In Murmansk April has come to an end, but there is no sign of spring. The air is thick with rain and the cafés are filled with sushi. Sushi has become very trendy. I navigate through this city of sushi built in former Soviet concrete. One is allowed to smoke inside. Everywhere I turn there are cigarettes – cigarettes and alcohol.
When we dare to share
Dare to Share, an exhibition of statements on borderland aspects, is situated at the Murmansk Art Museum. A giant museum with several floors, but somehow the exhibition-rooms feels narrow. Crowded, even though we get there early in the morning when most people are still asleep. I immediately get drawn to South Korean Lee Yong-Baek’s Angel Soldier, a video performance of camouflaged soldiers slowly moving in front of a floral-printed backdrop. Everything is floral, even the soldiers clothing. Paying close attention you will be able to spot the tip of the soldiers’ machine guns, but only for a second, before they float into the mix of flowers in all shapes and colours. Within this filmed mural there is something lurking, though invisible at first. Military power obfuscated by flowers and tranquillity. Like any flower the work pleases, but it’s absolute strength lies in the contrast between the two.

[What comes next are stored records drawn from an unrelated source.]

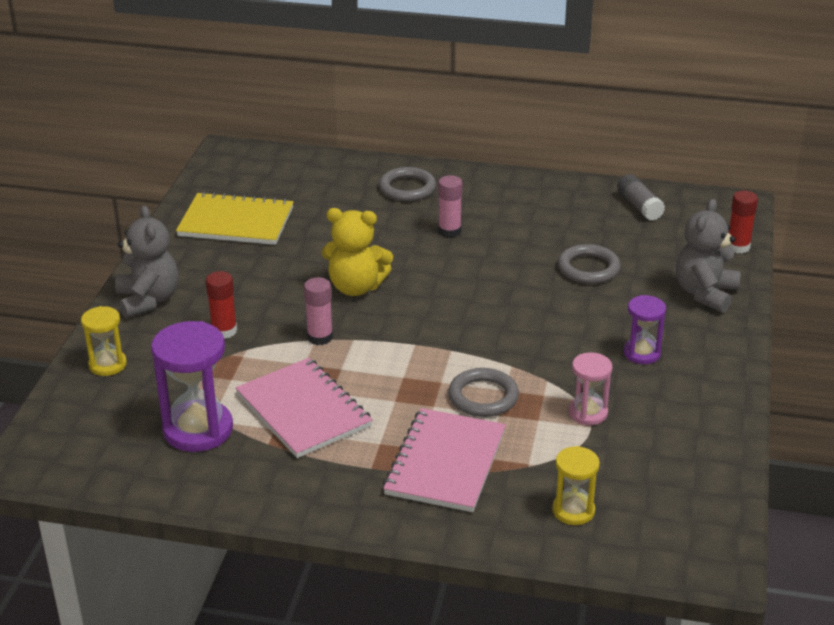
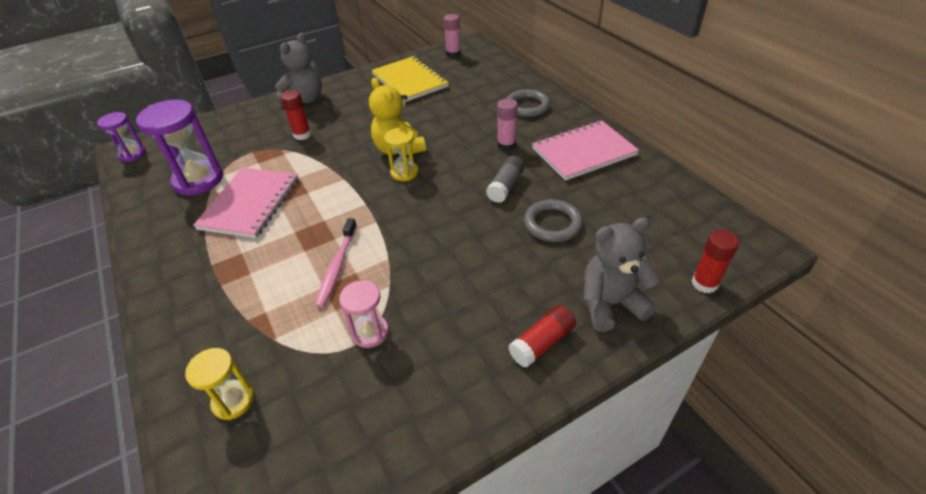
camera: 50 degrees right, 10 degrees up
(108, 365) = (234, 122): yellow hourglass -> yellow hourglass (404, 173)
(320, 337) = (332, 167): pink glue stick -> pink glue stick (453, 54)
(446, 463) = (243, 295): pink notebook -> pink notebook (584, 152)
(483, 397) = (337, 267): grey ring -> pink toothbrush
(639, 206) = (667, 201): grey glue stick -> grey glue stick (505, 186)
(641, 353) = (481, 316): purple hourglass -> purple hourglass (132, 154)
(702, 341) = (542, 343): none -> red glue stick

Tammo Rist and Steffen Krüger exhibit 90 truck scans, x-ray images, taken by the customs office at the Norwegian-Swedish border. Rist and Krüger’s work, Metabolism, interprets an image of the Norwegian Organism. Each truck scan symbolizes the elements in an organism; its intake, transportation and transformation of matter destined to build up and maintain the organism’s substance. Metabolism also has a hypnotic effect on the spectator. Picture 90 scans covering the wall in front of you. Move up close, visualize all these trucks and cars at the Norwegian border, waiting to get in, but some of them never manage. They stay, busted in borderland.

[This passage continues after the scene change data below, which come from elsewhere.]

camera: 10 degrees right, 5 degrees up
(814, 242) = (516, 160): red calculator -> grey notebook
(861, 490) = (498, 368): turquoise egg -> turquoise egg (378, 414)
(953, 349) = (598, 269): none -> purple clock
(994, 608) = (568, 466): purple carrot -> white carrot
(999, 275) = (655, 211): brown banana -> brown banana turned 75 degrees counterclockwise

Handicraft meets total kitsch
At the museum’s Arts & Craft Department the travelling exhibit Gierdu – Movements in the Sami Art World recently opened. It is a mix of installations, photos, videos and paintings. The Sami people are a part of the Barents borderland, so an exhibition like this is natural at Nordic Days in Murmansk. Gierdu is well presented, the room is balanced and with interesting works in so far as the divergence between them. However, no matter how much I try to ignore it, a feeling of emptiness keeps creeping upon me. It sneaks up from behind and clings to my shoulders. Some of Gierdu’s works resemble the traditional Sami handicraft, called duodji, and become more of a comment on the handicraft heritage of the Sami people. Considering the second part of the exhibition’s title, Movements in the Sami Art World, this is slightly disappointing. But then again paraphrasing traditional handicraft could be interpreted as social commentary. In this context Bente Geving and Margitt Ellinor’s work is an exception. A photo of a gilt-edged plate with the motive of a Sami mother dressed in her traditional Sami clothing with her two Sami children in Sami surroundings, aka the woods. It is total kitsch! There are many engaging aspects to a statement like this. Perhaps the most obvious is the ironic distance created through the photo and its framing.

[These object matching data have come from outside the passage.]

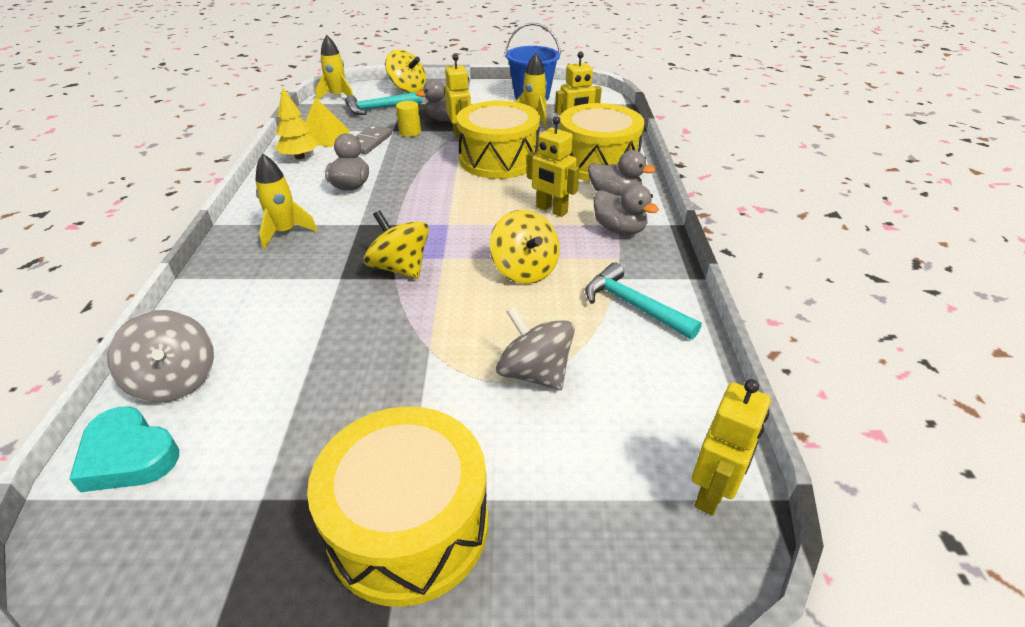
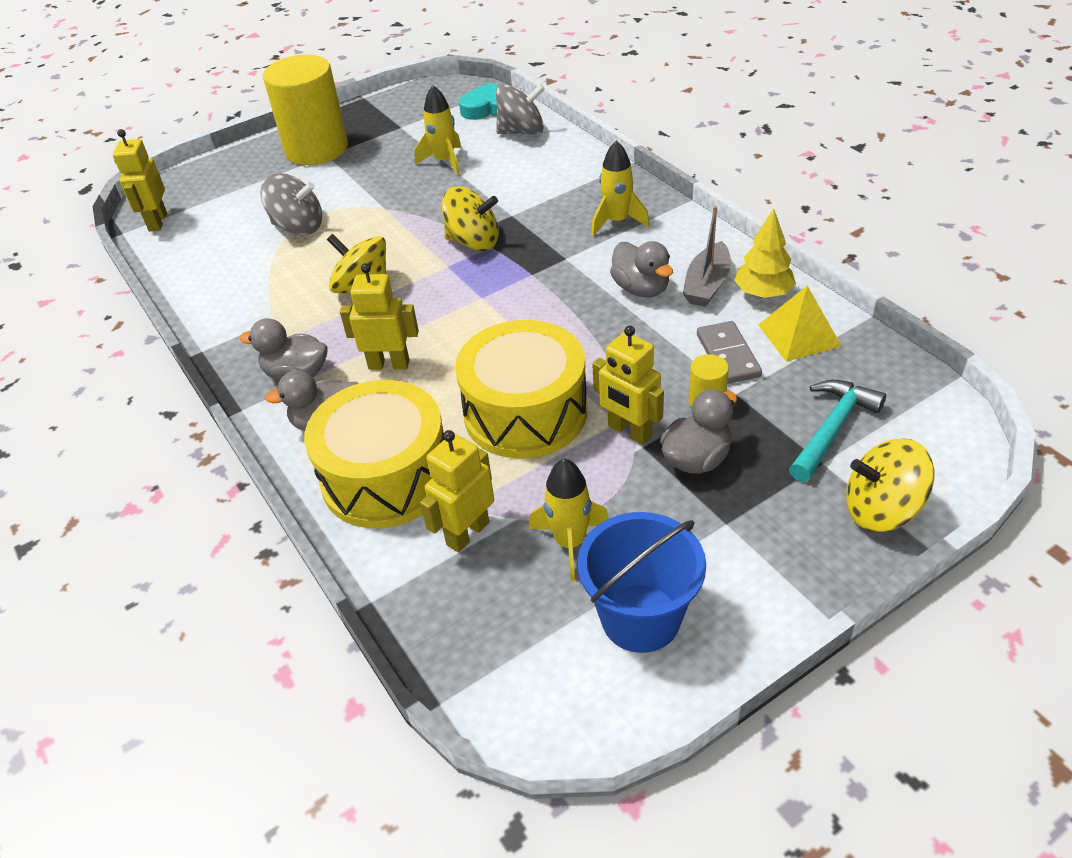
camera: 150 degrees right, 5 degrees up
(175, 380) = (521, 132): grey spinning top -> grey spinning top turned 150 degrees clockwise
(315, 172) = (707, 285): none -> grey boat
(338, 96) = (942, 422): yellow rocket -> yellow rocket (444, 161)
(408, 525) = (316, 149): yellow drum -> yellow cylinder
(633, 305) = (246, 302): turquoise hammer -> none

The white noise of Murmansk
Later in the afternoon I head off to the Transborder café at the Ledokol Club. The lighting is purple and dimmed when Amund S. Sveen shares his performance, Sound of Freedom. He reflects upon music and war, inviting us into his decibel-world of white noice – all frequencies played at the same time – drums and political context. His persistent repeating of the Barney, I love you-song will stay in my head for a long time.
The Writer’s talk with Kari Lipson (Helsinki) and Morten Strøksnes (Oslo) concentrates on cultural differences, borderland aspects, arts and literature. Borders have double identities, Mr. Strøksnes says, and he must be on to something because later that night, roaming the streets of Murmansk, I’m not able to separate our Barents identities if I try. Then I loose my wallet and my identity card is gone. Last seen in the sofa of a concert hall. And after several rounds of lost and found in Murmansk I drag my no id-self back to my room and sleep a sleepless sleep of white noise. Murmansk, davai, I shared with you this night.